▶ [Assignment] The entries that follow should be written out exactly.

━━━━━━━━

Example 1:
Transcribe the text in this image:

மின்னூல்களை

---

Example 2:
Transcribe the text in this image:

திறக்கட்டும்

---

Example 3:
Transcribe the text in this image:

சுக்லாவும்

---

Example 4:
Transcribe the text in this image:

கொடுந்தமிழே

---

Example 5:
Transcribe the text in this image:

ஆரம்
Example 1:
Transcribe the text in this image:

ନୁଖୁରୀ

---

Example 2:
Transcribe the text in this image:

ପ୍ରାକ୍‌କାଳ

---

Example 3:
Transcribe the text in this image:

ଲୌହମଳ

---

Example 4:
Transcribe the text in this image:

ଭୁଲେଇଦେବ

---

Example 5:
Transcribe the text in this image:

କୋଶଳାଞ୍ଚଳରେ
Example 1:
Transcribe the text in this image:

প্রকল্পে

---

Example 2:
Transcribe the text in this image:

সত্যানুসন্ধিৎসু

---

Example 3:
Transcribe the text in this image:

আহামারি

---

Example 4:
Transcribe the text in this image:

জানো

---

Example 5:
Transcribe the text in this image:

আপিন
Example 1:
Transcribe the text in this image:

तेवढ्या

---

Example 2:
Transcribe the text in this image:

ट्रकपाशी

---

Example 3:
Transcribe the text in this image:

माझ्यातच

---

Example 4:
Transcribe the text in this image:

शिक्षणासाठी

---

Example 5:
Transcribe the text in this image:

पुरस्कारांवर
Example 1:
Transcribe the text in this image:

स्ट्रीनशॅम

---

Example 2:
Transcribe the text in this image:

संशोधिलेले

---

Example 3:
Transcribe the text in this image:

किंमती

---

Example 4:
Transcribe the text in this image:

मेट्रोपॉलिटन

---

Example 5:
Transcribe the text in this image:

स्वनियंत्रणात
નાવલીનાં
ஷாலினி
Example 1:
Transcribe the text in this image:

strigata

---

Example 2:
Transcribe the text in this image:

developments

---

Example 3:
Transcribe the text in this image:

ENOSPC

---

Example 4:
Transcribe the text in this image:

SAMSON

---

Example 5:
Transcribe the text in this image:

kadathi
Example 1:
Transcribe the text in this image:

━━━━━━━━

▶ [Output for this task]
Example 1:
Transcribe the text in this image:

மின்னூல்களை

---

Example 2:
Transcribe the text in this image:

திறக்கட்டும்

---

Example 3:
Transcribe the text in this image:

சுக்லாவும்

---

Example 4:
Transcribe the text in this image:

கொடுந்தமிழே

---

Example 5:
Transcribe the text in this image:

ஆரம்
Example 1:
Transcribe the text in this image:

ନୁଖୁରୀ

---

Example 2:
Transcribe the text in this image:

ପ୍ରାକ୍‌କାଳ

---

Example 3:
Transcribe the text in this image:

ଲୌହମଳ

---

Example 4:
Transcribe the text in this image:

ଭୁଲେଇଦେବ

---

Example 5:
Transcribe the text in this image:

କୋଶଳାଞ୍ଚଳରେ
Example 1:
Transcribe the text in this image:

প্রকল্পে

---

Example 2:
Transcribe the text in this image:

সত্যানুসন্ধিৎসু

---

Example 3:
Transcribe the text in this image:

আহামারি

---

Example 4:
Transcribe the text in this image:

জানো

---

Example 5:
Transcribe the text in this image:

আপিন
Example 1:
Transcribe the text in this image:

तेवढ्या

---

Example 2:
Transcribe the text in this image:

ट्रकपाशी

---

Example 3:
Transcribe the text in this image:

माझ्यातच

---

Example 4:
Transcribe the text in this image:

शिक्षणासाठी

---

Example 5:
Transcribe the text in this image:

पुरस्कारांवर
Example 1:
Transcribe the text in this image:

स्ट्रीनशॅम

---

Example 2:
Transcribe the text in this image:

संशोधिलेले

---

Example 3:
Transcribe the text in this image:

किंमती

---

Example 4:
Transcribe the text in this image:

मेट्रोपॉलिटन

---

Example 5:
Transcribe the text in this image:

स्वनियंत्रणात
નાવલીનાં
ஷாலினி
Example 1:
Transcribe the text in this image:

strigata

---

Example 2:
Transcribe the text in this image:

developments

---

Example 3:
Transcribe the text in this image:

ENOSPC

---

Example 4:
Transcribe the text in this image:

SAMSON

---

Example 5:
Transcribe the text in this image:

kadathi
Example 1:
Transcribe the text in this image:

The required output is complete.